What happens after the 90-day audit?+
You receive a written 90-day execution plan calibrated to your specialty, geographic market, current funnel maturity, and operational capacity. Yours to keep whether you engage us or not. If we're the right fit, we move to formal proposal + statement of work + setup phase. If we're not the right fit, we point you to who is — usually a more specialist or more local partner depending on what your situation calls for. We turn down 30-40% of qualified inquiries.
Can we work with you internationally?+
Yes. Most of our hospital engagements include international medical-tourism intake (Bangladesh, Nepal, GCC, East Africa for India-based hospitals; international cardiac/oncology for tier-1 cancer centres). Multilingual SEO, visa concierge integration, escrow trust mechanics are standard infrastructure for international engagements. The 90-day audit determines whether international intake fits your operational capacity.
What about AI in healthcare marketing?+
AI infrastructure is now table-stakes — AI receptionist for after-hours capture (40-60% of inquiries lost without it), CRM with intent-based routing, automated review acceleration, content generation pipelines with human medical review. We deploy AI on healthcare-specific infrastructure (BAA-covered Anthropic + OpenAI enterprise, or self-hosted Llama/Mistral for hospital-tier scale). Pure AI content without medical review consistently produces ranking demotions in Google's medical query algorithms — we always layer human review on AI generation.
How do you handle compliance?+
Compliance pre-clearance is built into the launch process, not appended. Every claim, every page, every ad is checked against ASCI guidelines (India), FTC + state medical board (US), MHRA (UK), or relevant regulator before publication. Patient testimonials require documented consent + 'individual results vary' disclosure. Before/after photos require consent + statistical-representativeness language. Drug + device promotion follows Schedule H rules. Our compliance pre-clearance workflow is the operational difference between practices that publish at velocity and practices that get takedown notices.

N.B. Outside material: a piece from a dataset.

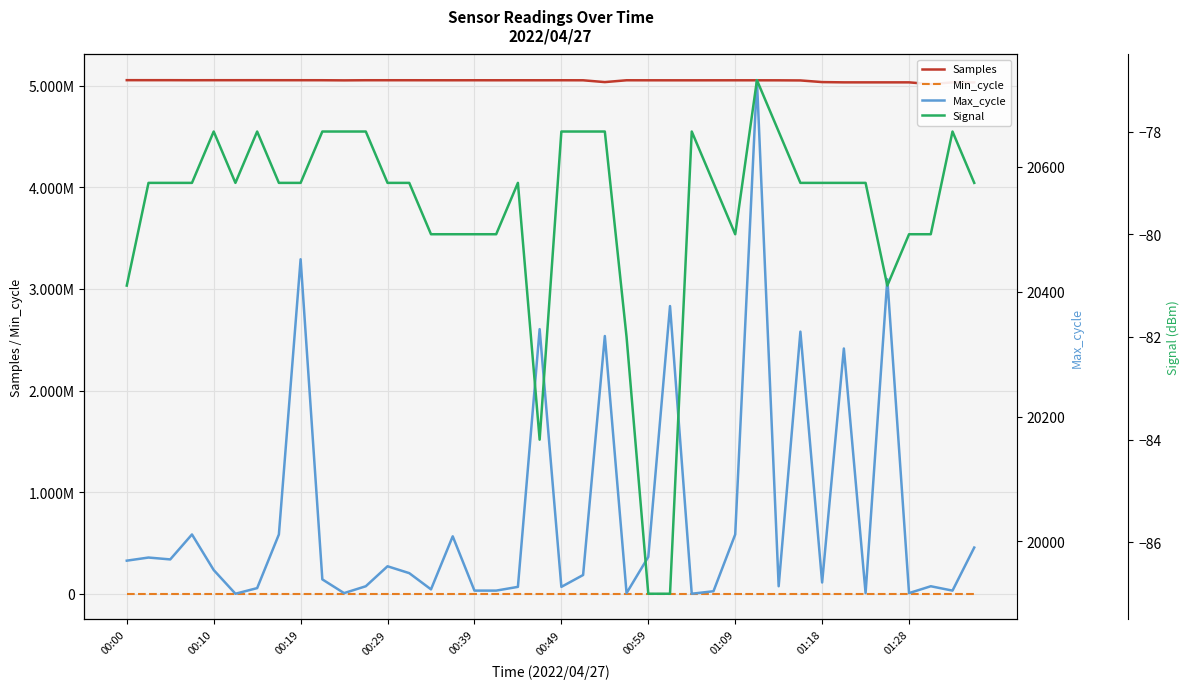

What is the greatest value displayed?

5054551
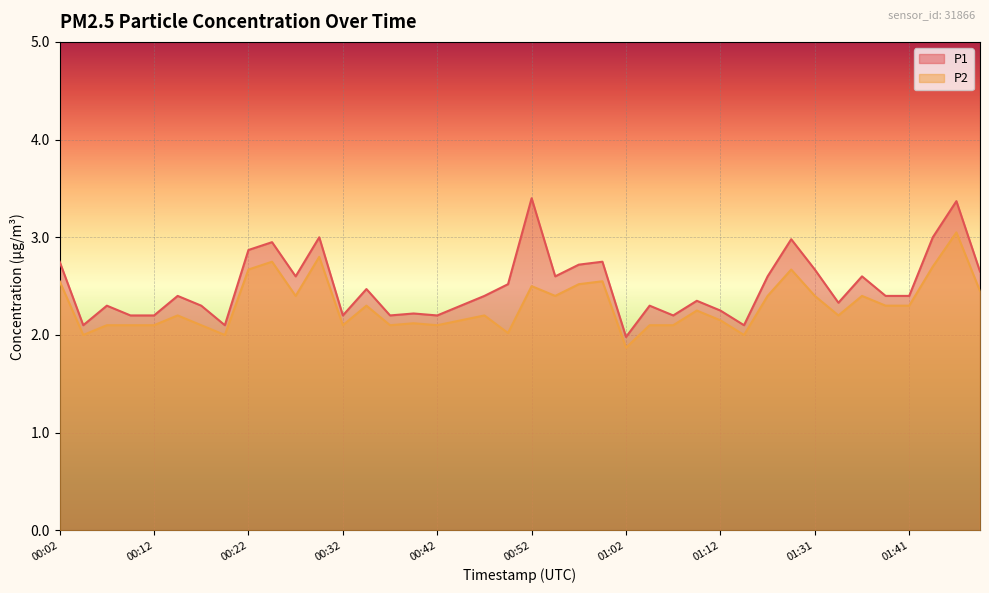

At which category is the sum across all series the highest?

01:49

What's your team structure?+
Senior strategist owns the relationship + monthly business reviews. Specialist team rotates by discipline — SEO lead, paid media lead, content lead, AI engineer, compliance officer, designer. Group + hospital tiers get a dedicated 4-6 person engagement pod; practice tier shares resources across a portfolio of 5-7 similar practices. No junior account triage on inbound communication — senior team responds to all initial inquiries.
What if we already have an in-house marketing team?+
Most practices we work with have some in-house capability. The right model depends on what's missing — if you have a senior in-house lead but lack execution capacity, we augment with specialist execution. If you have execution capacity but lack strategy, we provide senior strategy on retainer. If you have neither, we run the full programme with quarterly business reviews + your team's involvement on clinical content review. Hybrid is the norm for most healthcare practices ₹2-15Cr revenue.